30 ans des sciences du jeu, “Le jeu : un processus entre métaphore et autoréférentialité”

La position philosophique de Jacques Henriot vis-à-vis du jeu a reconduit et poursuivi avec brio la tradition des études ludiques précédemment incarnée par les deux pères fondateurs, Roger Caillois et Johan Huizinga. Ses apports fondamentaux ont nourri nombre de démarches de recherche contemporaines concernant les jeux vidéo, notamment celles de Genvo et d’Amato, toutes deux ancrées en Sciences de l’Information et de la Communication. Toutefois, en raison de la singularité des objets logiciels analysés, certaines de ses conceptions méritent d’être revisitées, notamment l’insistance de l’auteur sur le caractère métaphorique du jeu. En effet, si l’analogie par rapport à des situations préexistantes permet d’établir une thématique ou une problématique de jeu, ce que vérifient aisément les propositions de jeux sérieux, la puissance du phénomène ludique réside aussi dans sa capacité à instituer un micromonde jouable uniquement sur la base de quelques axiomes et règles qui se suffisent à eux-mêmes. Se trouve ainsi déjoué le présupposé tenace qui revient au fil de l’œuvre d’Henriot, celui de la métaphore comme ressort ludique principal, qui oblitère une bonne prise en compte de la consistance intrinsèque du processus ludique.
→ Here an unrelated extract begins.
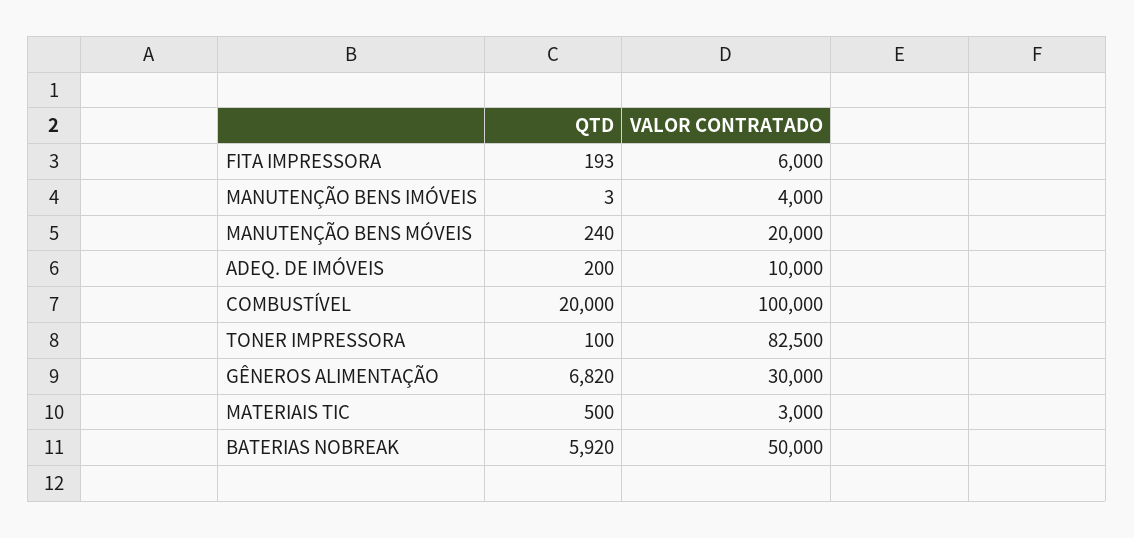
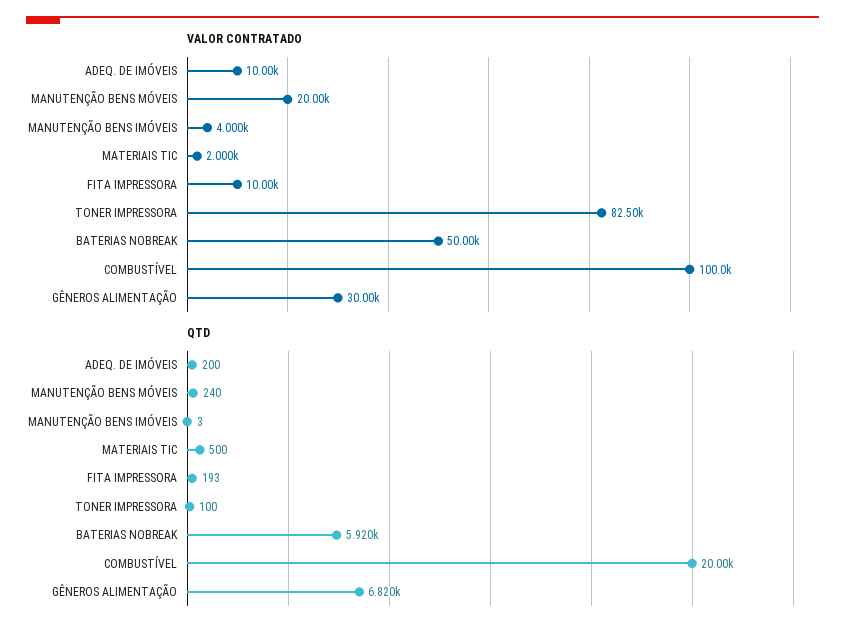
VALOR CONTRATADO, FITA IMPRESSORA: 6000 -> 10000
VALOR CONTRATADO, MATERIAIS TIC: 3000 -> 2000

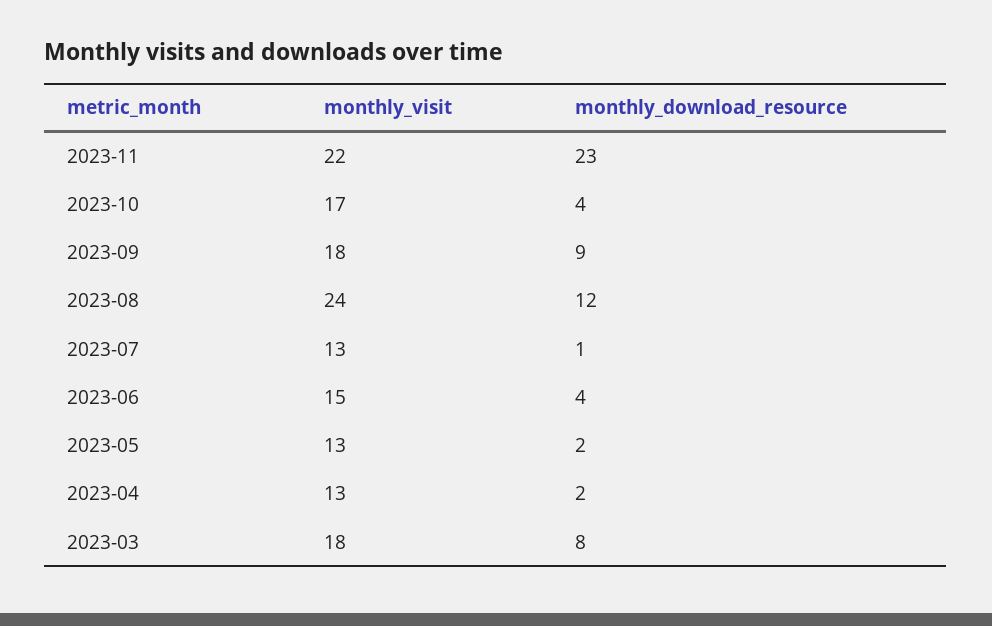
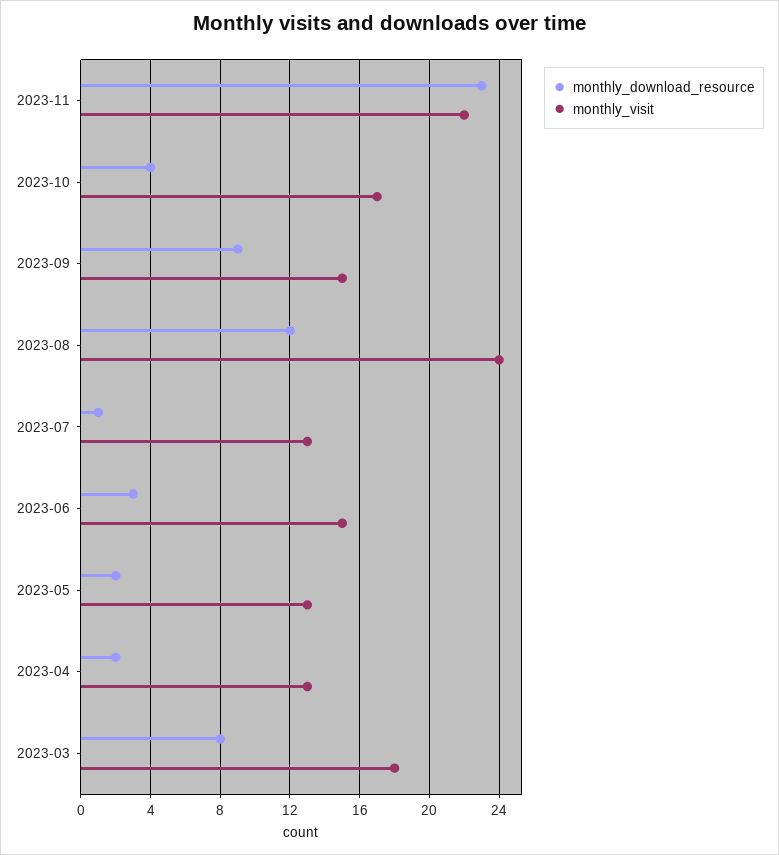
monthly_visit, 2023-09: 18 -> 15
monthly_download_resource, 2023-06: 4 -> 3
Cet aspect sera débattu à partir d’une définition info-communicationnelle du jeu, qu’il soit ou non technologique. Il s’agira simultanément de reconnaître que l’expansion généralisée du phénomène ludique, bien identifiée par Jacques Henriot, s’est réalisée aussi contre la vision de Caillois. Celui-ci avait emprisonné le jeu dans une opposition stérile avec le travail, que les héritiers intellectuels d’Henriot, tels Gilles Brougère, ont parfaitement invalidée et dépassée. Nous conclurons l’intervention sur le fait que le devenir technologique du jeu rend manifeste et visible des propriétés précédemment difficiles à cerner, tant de façon pragmatique que spéculative. En l’occurrence, le rapport aux machines à jouer, qui furent successivement mécaniques, électriques, puis électroniques et maintenant informatiques, pourrait bien dévoiler que la jouabilité d’un dispositif formalisé dépend certes de l’intentionnalité de celui qui s’y livre, mais aussi des structures logiques qu’elle déploie, ce que vérifie le domaine de l’intelligence artificielle et des automates et agents ludiques.